Wikipedia page describing Online Codes

PDF/PostScript links:

Github repository for Gwylim Ashley's Online Code implementation (various parts of my code are based on this)

This module is part of the GnetRAID project. For project development page, see:

https://sourceforge.net/projects/gnetraid/develop

AUTHOR

Declan Malone, <idablack@users.sourceforge.net>

COPYRIGHT AND LICENSE

Copyright (C) 2013 by Declan Malone

This package is free software; you can redistribute it and/or modify it under the terms of the "GNU General Public License" ("GPL").

The C code at the core of this Perl module can additionally be redistributed and/or modified under the terms of the "GNU Library General Public License" ("LGPL"). For the purpose of that license, the "library" is defined as the unmodified C code in the clib/ directory of this distribution.
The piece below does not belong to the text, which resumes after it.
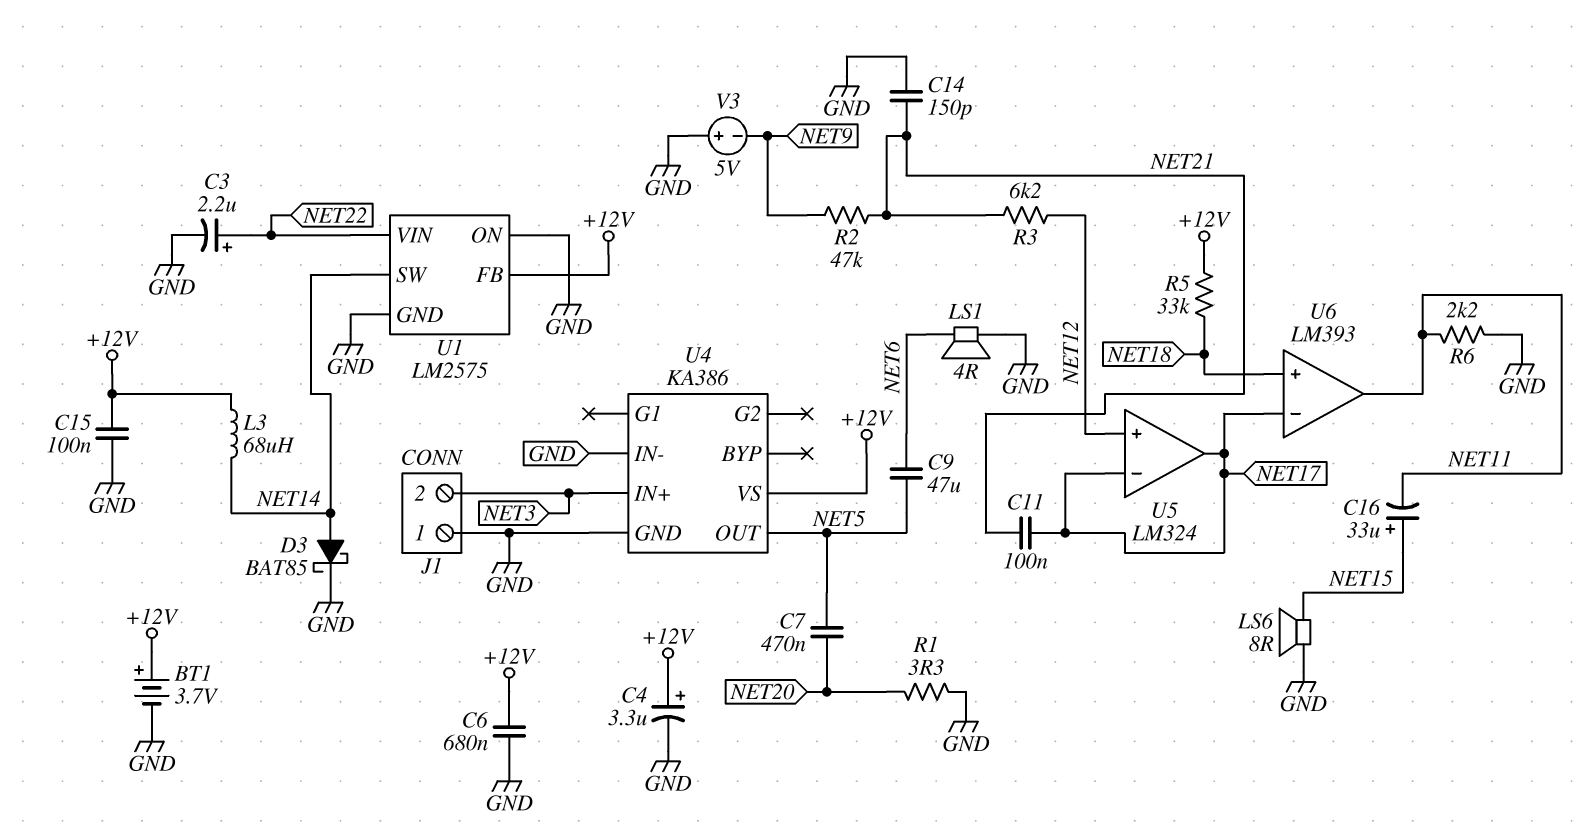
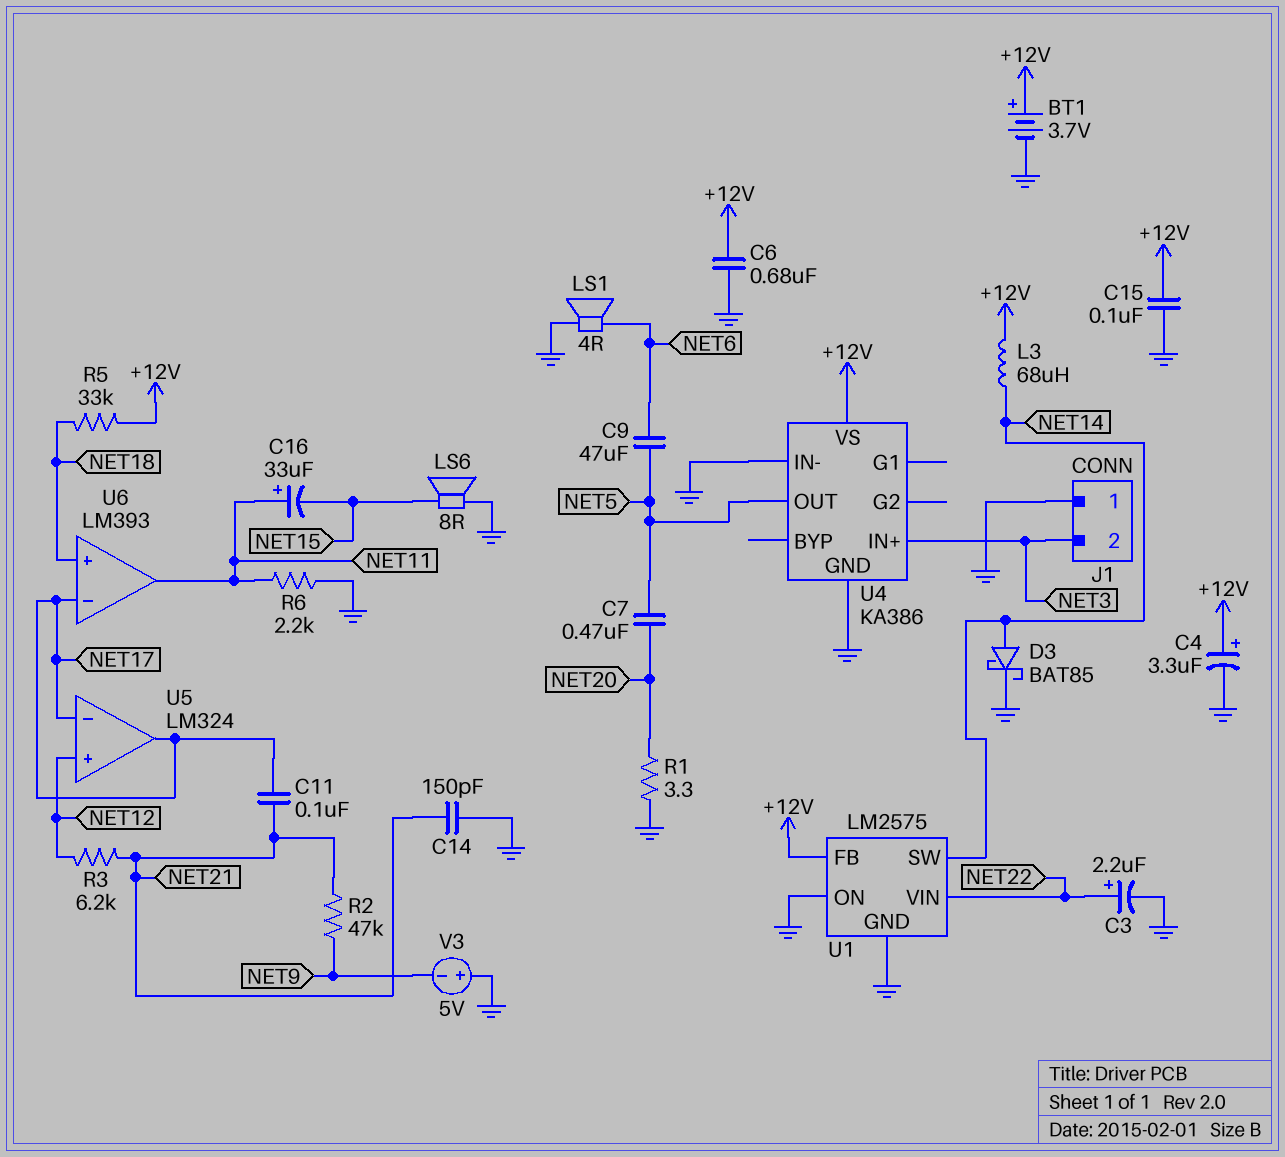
C16: 33uF (plus NET15, minus NET11) -> 33uF (plus NET11, minus NET15)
You are permitted to change the typedefs and function prototypes to match the word sizes on your machine, but any further modification (such as removing the static modifier for non-exported function or data structure names) are not permitted under the LGPL, so the library will revert to being covered by the full version of the GPL.

Please refer to the files "GNU_GPL.txt" and "GNU_LGPL.txt" in this distribution for details.

DISCLAIMER

This package is distributed in the hope that it will be useful, but WITHOUT ANY WARRANTY; without even the implied warranty of MERCHANTABILITY or FITNESS FOR A PARTICULAR PURPOSE.

See the "GNU General Public License" for more details.